Auf See

Auf See

Mit dreiundvierzig Jahren das Zeitliche zu segnen, ist wahrlich nicht erstrebenswert. Ein dahinsiechender Patient, der in geistiger Umnachtung stirbt, muss, um zufrieden abtreten zu können, einiges erlebt haben. Guy de Maupassant war sicherlich nicht zufrieden als er 1893 zu jung in einer psychiatrischen Klinik bei Paris starb. Aber er hat viel erlebt und es niedergeschrieben.
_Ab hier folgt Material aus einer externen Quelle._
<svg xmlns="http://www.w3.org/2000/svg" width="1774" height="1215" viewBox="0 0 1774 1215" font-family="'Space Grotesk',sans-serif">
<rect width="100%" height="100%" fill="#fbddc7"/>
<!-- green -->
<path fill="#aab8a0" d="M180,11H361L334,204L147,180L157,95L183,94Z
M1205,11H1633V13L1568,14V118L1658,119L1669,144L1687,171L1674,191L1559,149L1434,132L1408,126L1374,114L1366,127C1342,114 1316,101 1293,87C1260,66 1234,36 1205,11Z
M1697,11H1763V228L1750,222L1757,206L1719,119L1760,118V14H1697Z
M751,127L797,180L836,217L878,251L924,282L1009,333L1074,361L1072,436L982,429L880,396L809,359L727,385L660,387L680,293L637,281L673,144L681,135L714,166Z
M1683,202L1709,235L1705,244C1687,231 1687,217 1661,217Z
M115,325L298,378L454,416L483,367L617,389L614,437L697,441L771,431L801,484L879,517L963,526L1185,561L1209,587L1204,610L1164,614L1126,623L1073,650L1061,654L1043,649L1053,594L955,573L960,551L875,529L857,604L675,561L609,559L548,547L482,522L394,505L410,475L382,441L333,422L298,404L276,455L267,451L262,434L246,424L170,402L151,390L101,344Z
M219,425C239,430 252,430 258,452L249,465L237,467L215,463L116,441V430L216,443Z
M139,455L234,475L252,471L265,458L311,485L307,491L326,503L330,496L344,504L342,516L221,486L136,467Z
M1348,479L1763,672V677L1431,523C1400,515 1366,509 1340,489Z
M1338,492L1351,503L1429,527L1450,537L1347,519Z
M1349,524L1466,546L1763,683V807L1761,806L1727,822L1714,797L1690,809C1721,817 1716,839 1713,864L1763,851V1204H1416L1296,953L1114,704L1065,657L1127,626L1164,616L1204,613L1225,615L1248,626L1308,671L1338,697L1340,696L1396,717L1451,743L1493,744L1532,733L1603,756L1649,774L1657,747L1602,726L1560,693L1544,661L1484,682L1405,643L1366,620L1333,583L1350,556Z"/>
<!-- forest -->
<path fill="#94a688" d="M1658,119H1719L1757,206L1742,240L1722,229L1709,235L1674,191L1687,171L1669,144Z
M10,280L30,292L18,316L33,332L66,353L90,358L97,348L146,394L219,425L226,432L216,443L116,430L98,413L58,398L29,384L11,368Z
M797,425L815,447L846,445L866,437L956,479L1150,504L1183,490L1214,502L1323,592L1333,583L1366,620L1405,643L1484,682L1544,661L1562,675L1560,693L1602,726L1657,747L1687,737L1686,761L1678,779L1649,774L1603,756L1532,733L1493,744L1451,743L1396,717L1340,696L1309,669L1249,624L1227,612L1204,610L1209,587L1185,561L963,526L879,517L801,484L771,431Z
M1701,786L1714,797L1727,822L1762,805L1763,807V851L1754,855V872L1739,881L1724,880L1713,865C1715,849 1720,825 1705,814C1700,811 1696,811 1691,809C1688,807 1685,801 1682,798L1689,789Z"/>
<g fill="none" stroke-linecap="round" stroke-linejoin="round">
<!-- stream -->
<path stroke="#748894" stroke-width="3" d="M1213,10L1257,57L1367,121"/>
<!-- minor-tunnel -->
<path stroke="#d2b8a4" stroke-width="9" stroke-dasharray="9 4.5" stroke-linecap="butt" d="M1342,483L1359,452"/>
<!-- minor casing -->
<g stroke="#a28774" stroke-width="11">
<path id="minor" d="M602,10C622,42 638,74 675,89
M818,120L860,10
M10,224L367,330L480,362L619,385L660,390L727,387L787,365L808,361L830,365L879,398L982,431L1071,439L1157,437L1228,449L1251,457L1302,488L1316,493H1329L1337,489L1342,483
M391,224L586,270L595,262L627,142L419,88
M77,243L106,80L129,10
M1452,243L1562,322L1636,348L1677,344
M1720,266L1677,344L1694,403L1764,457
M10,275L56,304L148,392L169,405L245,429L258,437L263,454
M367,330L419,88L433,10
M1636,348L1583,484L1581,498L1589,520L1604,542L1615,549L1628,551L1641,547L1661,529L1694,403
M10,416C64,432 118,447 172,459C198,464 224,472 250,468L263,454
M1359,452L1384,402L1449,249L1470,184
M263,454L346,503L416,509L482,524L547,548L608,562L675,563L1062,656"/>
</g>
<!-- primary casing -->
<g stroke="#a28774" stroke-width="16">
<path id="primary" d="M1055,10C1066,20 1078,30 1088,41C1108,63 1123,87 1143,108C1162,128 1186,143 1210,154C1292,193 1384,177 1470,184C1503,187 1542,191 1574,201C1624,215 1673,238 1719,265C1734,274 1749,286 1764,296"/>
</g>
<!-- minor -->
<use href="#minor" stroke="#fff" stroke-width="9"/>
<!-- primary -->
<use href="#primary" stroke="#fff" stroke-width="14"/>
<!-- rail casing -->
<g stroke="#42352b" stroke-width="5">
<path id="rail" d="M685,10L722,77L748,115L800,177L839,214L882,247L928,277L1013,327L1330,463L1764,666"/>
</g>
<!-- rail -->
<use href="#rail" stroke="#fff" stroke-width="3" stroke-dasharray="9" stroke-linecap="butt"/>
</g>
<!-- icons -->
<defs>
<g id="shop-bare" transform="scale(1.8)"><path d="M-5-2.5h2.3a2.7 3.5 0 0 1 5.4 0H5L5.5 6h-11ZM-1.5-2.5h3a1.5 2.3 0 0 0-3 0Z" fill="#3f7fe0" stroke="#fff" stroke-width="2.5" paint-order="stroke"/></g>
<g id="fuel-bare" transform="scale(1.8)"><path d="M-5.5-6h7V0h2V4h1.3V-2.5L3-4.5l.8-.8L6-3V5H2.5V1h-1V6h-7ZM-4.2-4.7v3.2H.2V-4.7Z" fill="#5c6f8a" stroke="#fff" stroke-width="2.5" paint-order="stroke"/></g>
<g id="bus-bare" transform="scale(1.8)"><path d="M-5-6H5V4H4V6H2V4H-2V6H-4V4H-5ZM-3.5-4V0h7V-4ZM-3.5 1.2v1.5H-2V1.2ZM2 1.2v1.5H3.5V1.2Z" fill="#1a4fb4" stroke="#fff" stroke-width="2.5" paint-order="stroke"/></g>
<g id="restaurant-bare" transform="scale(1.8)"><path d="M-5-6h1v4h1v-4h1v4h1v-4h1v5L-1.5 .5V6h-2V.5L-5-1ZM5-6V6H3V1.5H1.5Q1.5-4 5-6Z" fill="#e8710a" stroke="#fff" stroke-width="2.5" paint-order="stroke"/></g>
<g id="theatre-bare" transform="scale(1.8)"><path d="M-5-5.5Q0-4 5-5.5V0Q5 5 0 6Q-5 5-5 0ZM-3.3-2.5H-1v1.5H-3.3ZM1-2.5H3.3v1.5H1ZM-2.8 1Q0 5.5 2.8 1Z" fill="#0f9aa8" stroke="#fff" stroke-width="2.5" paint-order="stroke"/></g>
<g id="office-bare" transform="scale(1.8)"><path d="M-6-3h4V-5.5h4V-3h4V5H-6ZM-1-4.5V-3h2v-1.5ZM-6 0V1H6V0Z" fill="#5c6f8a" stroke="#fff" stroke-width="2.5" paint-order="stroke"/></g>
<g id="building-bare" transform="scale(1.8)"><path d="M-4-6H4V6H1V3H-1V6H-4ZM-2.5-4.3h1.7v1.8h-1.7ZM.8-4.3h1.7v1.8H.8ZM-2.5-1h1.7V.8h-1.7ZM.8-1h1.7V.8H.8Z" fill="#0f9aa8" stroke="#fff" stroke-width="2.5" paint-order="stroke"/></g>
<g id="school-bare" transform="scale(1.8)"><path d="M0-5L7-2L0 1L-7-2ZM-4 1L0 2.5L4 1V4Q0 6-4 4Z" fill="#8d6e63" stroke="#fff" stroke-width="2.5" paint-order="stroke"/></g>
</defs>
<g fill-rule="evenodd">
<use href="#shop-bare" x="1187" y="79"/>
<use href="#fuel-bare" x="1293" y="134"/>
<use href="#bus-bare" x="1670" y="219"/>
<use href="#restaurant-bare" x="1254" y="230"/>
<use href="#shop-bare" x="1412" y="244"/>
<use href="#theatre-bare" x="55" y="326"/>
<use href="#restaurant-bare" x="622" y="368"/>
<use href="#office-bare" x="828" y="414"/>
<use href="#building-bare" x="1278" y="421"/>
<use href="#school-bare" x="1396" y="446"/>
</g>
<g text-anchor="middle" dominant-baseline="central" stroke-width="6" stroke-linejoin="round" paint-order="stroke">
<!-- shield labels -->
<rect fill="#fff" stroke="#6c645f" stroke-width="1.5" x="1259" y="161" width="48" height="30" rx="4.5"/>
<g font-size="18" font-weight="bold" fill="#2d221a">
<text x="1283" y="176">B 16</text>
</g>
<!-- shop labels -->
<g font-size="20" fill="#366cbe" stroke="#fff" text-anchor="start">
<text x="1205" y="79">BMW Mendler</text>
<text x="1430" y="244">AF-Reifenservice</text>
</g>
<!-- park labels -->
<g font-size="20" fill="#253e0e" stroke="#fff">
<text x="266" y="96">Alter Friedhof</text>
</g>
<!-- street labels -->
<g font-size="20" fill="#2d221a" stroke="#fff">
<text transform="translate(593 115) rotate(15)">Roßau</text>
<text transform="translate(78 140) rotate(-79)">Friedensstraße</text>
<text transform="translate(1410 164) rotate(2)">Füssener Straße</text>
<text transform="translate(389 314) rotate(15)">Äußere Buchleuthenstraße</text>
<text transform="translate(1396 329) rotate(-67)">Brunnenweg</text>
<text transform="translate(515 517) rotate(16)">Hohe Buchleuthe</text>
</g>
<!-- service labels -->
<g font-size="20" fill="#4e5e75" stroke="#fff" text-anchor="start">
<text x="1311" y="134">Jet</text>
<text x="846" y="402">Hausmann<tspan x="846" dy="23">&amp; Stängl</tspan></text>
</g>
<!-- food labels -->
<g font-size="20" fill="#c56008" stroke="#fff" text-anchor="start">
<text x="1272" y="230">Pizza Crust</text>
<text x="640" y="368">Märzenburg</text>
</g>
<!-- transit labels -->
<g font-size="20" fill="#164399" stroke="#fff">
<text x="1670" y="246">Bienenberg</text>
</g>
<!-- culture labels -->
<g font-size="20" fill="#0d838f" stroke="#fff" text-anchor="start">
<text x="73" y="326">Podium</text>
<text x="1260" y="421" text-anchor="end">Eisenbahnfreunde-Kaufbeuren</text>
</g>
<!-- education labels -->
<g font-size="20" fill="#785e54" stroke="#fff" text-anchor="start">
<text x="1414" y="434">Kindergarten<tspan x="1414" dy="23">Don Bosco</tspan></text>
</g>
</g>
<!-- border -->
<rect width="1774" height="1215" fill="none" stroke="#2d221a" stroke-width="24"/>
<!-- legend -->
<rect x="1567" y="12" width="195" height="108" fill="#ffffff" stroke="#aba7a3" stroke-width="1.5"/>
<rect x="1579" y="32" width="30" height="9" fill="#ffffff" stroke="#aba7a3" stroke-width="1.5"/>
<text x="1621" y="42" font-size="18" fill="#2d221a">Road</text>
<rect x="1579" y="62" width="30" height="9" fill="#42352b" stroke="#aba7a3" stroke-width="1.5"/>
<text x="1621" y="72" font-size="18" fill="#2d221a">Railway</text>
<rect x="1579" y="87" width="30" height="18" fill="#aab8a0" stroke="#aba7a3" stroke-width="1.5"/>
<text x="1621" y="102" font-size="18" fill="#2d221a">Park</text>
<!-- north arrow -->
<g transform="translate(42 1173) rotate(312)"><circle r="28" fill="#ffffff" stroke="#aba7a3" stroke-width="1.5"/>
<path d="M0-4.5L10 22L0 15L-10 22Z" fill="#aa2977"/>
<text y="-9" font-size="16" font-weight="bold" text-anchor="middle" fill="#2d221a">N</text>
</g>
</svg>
So wie diese Geschichte einer zehntägigen Schifffahrt von Antibes nach Saint Tropez.

Nicht nur die Sicht auf die Dinge des Lebens – de Maupassant war zu diesem Zeitpunkt (1887) schon noch (!) bei bester Gesundheit, auch die Beschreibungen des Gesehenen machen „Auf See“ zu einem unverzichtbaren Werk, das sich am besten an den Stränden der Côte d’Azur genießen lässt.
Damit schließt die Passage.